*Assigned task:*
From the American Routes passage below, quote word for word the stretch from "The show was" through "affiliation with Tulane.".
***** Supplied passage *****
The show was launched in November 1997 on WWOZ in New Orleans. It was created by Nick Spitzer and Mary Beth Kirchner, who had worked together previously producing segments for All Things Considered. By 1998, American Routes was syndicated by American Public Radio for 39 stations.

In the wake of Hurricane Katrina, production of the show temporarily relocated to KRVS 88.7 FM at the University of Louisiana at Lafayette in Lafayette, Louisiana. While in Lafayette, Spitzer and his crew produced a series of shows called After the Storm, which "followed the rebuilding of the Gulf Coast through the stories and songs of its musicians".

Production operations have since returned to New Orleans with studios at Tulane University. In July 2008, American Routes announced an affiliation with Tulane.

American Routes celebrated its 10th anniversary on January 16, 2009, with a concert at the House of Blues in New Orleans. Performers included Dr. Michael White, Trombone Shorty and Al Johnson. Performances and interviews from the show were included in a program that aired the week of February 18, 2009.

American Routes has more than 300 original shows in its catalog, and a database of over 1000 hours of interviews.
***** Dataset records *****
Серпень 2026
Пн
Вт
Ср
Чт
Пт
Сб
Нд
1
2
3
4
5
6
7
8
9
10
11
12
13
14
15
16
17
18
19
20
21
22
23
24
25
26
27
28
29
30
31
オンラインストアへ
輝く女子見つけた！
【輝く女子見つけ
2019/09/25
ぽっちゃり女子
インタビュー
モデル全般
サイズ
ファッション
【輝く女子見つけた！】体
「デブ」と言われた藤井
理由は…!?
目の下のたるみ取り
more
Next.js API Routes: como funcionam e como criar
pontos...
*****
***** Dataset records *****
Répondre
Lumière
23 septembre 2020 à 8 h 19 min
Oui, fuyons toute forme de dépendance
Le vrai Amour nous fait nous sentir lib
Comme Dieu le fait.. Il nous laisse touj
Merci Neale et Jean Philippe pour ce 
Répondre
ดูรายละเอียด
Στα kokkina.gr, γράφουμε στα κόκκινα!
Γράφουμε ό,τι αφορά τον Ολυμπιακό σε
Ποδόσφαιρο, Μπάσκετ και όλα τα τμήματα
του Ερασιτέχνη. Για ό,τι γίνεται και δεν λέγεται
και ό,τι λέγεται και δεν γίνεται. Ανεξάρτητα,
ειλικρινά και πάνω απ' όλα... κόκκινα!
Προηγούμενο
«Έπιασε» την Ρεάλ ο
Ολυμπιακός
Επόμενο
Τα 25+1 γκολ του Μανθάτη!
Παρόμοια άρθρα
*****
*Result of the task:*
The show was launched in November 1997 on WWOZ in New Orleans. It was created by Nick Spitzer and Mary Beth Kirchner, who had worked together previously producing segments for All Things Considered. By 1998, American Routes was syndicated by American Public Radio for 39 stations.

In the wake of Hurricane Katrina, production of the show temporarily relocated to KRVS 88.7 FM at the University of Louisiana at Lafayette in Lafayette, Louisiana. While in Lafayette, Spitzer and his crew produced a series of shows called After the Storm, which "followed the rebuilding of the Gulf Coast through the stories and songs of its musicians".

Production operations have since returned to New Orleans with studios at Tulane University. In July 2008, American Routes announced an affiliation with Tulane.